On Nov 6 19:34, Christian Franke wrote:
Corinna Vinschen wrote:
On Nov 6 07:39, Christian Franke wrote:
Corinna Vinschen wrote:
Hi Cygwin friends and users,
I just released a 6th TEST version of the next upcoming Cygwin release,
1.7.33-0.6.
Looks good so far.
An observation from my first test on a machine which is member of a domain:
mkpasswd -l and -L always print the HOST prefix.
mkpasswd -d and -D never print the DOMAIN prefix
Right. That's by design. -D is deprecated. -L of the new mkpasswd/
mkgroup (which hopefully are not used by users a lot in future) only
prefix *foreign* machines.
But why does
mkpasswd -l (no host) -- adds a prefix
mkpasswd -l THISHOST -- does not add a prefix
when the machine is in a domain? Not consistent, IMO.
That's right. The reason is that the machine name is treated as a
foreign machine. In theory, this should always generate names
with prefixed machine name, but this is an entirely different
code path in mkpasswd/mkgroup.
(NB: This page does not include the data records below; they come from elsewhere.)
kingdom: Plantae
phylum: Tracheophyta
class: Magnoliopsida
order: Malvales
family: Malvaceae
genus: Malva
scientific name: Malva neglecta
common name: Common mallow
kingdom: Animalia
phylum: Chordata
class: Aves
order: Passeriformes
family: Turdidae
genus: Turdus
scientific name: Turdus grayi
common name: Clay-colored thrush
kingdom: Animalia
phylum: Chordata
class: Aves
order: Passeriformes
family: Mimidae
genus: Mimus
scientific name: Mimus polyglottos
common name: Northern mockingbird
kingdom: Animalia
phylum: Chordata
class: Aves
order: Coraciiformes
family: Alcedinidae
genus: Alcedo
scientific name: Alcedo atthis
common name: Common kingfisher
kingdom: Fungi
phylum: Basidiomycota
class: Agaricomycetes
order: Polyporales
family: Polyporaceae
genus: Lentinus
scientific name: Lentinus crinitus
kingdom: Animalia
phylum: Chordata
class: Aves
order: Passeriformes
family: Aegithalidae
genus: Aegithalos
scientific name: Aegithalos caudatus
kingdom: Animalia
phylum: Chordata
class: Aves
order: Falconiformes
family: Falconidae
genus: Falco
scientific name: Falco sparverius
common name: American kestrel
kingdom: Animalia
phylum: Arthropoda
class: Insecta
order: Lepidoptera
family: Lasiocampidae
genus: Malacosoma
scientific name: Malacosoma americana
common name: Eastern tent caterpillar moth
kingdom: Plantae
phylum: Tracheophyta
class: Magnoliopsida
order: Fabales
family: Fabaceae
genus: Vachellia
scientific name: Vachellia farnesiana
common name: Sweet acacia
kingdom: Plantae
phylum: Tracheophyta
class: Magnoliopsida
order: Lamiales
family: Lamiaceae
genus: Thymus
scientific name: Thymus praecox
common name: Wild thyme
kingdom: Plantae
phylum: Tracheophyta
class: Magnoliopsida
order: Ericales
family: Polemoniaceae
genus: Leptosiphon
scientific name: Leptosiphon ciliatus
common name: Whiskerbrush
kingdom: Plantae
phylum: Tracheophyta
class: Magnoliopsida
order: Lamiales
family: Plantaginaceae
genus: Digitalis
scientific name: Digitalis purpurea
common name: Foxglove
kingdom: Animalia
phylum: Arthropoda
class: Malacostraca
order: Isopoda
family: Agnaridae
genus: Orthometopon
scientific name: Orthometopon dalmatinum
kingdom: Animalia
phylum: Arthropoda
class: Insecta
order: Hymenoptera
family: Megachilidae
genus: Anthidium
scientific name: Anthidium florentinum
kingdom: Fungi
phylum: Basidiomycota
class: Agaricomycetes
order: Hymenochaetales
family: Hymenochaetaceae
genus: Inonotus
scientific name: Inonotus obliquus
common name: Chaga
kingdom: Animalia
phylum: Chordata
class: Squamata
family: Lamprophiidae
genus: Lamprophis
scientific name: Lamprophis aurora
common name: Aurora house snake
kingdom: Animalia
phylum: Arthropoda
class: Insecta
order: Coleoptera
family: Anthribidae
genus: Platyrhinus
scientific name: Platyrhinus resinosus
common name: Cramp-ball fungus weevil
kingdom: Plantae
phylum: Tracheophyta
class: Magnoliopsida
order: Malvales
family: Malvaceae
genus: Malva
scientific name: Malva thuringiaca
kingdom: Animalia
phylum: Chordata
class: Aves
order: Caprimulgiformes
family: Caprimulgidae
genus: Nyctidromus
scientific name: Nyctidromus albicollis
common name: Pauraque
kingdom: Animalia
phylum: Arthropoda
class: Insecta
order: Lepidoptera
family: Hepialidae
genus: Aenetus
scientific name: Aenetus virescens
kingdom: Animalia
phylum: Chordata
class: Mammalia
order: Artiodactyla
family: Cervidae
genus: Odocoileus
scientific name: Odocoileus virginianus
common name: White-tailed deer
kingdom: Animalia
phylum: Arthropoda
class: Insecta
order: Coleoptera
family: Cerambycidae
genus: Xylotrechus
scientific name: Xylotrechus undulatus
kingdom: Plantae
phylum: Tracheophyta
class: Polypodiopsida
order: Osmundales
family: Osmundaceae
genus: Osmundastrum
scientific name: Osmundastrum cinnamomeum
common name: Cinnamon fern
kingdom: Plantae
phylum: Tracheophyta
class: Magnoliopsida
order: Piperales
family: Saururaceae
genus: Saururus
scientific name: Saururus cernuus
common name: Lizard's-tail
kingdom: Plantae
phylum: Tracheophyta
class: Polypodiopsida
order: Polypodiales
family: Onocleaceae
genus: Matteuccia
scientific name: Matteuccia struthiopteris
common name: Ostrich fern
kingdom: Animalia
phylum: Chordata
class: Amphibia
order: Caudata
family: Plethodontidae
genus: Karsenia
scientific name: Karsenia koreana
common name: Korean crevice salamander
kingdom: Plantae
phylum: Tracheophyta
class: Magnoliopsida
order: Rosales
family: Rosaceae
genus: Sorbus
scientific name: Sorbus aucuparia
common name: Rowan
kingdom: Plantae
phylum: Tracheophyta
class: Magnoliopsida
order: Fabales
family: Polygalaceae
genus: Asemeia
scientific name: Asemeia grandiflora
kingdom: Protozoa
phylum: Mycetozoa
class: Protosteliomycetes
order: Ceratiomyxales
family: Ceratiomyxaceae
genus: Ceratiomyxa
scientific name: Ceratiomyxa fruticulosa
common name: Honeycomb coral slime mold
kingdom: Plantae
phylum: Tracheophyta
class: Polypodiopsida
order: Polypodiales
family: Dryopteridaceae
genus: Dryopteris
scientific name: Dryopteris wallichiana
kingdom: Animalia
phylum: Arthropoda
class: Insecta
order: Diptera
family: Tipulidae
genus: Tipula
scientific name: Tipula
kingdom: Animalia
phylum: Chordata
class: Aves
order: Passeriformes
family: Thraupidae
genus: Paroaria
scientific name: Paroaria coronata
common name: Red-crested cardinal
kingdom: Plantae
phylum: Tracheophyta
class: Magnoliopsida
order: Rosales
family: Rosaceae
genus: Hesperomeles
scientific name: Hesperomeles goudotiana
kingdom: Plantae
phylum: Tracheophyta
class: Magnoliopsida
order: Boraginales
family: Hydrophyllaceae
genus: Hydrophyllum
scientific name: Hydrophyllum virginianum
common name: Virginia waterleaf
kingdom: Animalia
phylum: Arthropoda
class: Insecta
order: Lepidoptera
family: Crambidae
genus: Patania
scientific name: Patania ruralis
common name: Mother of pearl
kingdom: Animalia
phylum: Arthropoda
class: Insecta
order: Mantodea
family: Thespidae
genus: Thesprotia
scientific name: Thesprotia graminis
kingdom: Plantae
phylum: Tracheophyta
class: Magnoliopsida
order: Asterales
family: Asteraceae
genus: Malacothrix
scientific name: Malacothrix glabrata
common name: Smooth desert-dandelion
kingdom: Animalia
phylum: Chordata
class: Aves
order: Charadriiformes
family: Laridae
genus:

I guess this should be fixed.
I wouldn't be unhappy about help...
But PLEASE keep the ability to create local users/groups without a prefix.
Otherwise useful configuration defaults (mail_owner=postfix, ...) would be
no longer useful because config files must be tweaked for each host
(mail_owner=HOST+postfix, ...) for the sole purpose of[1]. Some of such
technical users (sshd?) might also be hard coded or a config parser might
not like the HOST+USER syntax.
And how's that supposed to work? Even if we introduce a way in
/etc/nsswitch.conf to generate usernames differently, it doesn't really
help. Your config file should be able to work with default settings
and not force the admin to use specific settings in nsswitch.conf.